BSF CEO Nick Marston described the results as “stark” and called on the government to upgrade the Seasonal Agricultural Workers Scheme pilot or face “empty shelves and massive inflation in retail prices” next year.
“[The delay on a decision to extend SAWS] is bound to have an effect on grower confidence for planting and the confidence of seasonal workers to sign up to come here,” he said.
“It is grossly unfair of the government to expect farmers to wait until just before they start planting in January, February and early March. It’s not how you run a business [and] I can’t believe the government would treat manufacturing or financial services in the same way.”
Marston added that the uncertainty could see seasonal workers, who would normally begin to be recruited from the beginning of autumn, opt to travel to other countries such as Germany or the Netherlands.
His comments were echoed by NFU VP Tom Bradshaw, who said UK growers were currently at a “critical” stage in their recruitment processes.
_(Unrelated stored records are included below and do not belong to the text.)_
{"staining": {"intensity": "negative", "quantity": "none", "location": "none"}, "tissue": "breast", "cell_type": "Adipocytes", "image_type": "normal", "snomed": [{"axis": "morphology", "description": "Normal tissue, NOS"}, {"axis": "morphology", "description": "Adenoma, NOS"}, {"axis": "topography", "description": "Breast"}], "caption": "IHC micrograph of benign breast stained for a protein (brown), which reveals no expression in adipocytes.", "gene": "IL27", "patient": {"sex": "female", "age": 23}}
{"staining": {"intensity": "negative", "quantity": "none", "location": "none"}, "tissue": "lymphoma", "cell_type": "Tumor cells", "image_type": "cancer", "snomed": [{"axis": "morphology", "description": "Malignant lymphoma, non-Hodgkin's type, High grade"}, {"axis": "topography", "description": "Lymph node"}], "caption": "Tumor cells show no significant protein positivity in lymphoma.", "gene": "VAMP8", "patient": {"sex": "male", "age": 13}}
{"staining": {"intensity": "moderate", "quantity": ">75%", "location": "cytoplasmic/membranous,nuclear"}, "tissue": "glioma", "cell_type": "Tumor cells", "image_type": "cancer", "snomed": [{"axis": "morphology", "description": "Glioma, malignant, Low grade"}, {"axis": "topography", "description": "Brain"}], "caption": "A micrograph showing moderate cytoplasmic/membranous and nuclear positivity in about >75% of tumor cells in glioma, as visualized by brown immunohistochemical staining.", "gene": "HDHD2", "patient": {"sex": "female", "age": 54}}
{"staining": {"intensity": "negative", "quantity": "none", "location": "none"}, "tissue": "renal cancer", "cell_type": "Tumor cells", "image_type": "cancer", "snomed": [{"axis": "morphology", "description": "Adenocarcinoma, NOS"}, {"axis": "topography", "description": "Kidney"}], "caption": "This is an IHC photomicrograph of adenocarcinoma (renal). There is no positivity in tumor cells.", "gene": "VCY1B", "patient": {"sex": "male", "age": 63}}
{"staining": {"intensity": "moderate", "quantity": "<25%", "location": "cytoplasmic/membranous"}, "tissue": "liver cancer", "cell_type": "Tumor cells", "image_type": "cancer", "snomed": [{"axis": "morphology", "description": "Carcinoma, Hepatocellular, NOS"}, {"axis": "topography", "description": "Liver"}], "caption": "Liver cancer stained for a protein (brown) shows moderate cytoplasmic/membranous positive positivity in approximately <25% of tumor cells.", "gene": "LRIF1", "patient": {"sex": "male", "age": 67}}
“As freedom of movement ends on 31 December, those growers of iconic British daffodils, asparagus, and soft fruits still don’t know where they will recruit experienced workers from,” he said.
“Workers from outside the UK are absolutely vital to the success of our horticultural sector. But this success story continues to be undermined by a consistent shortfall in workers over the past four years and rising costs. It creates an unsustainable situation for growers and puts the resilience of domestic food at risk.”
Bradshaw said it was “frustrating” as the situation could be “easily solved” through extending SAWS, the pilot of which had “already operated successfully for the past two seasons”.
Defra said a full review of the pilot scheme would be undertaken before any further decisions were taken regarding the future of the scheme.
“The UK has a highly resilient food supply chain and we are continuing to work hard to ensure our farmers and growers have the support and workforce they need,” said a spokesman.
”Now the UK has left the EU, Defra is working closely with the Home Office and other government departments to ensure that there is a long term strategy for the food and farming workforce.”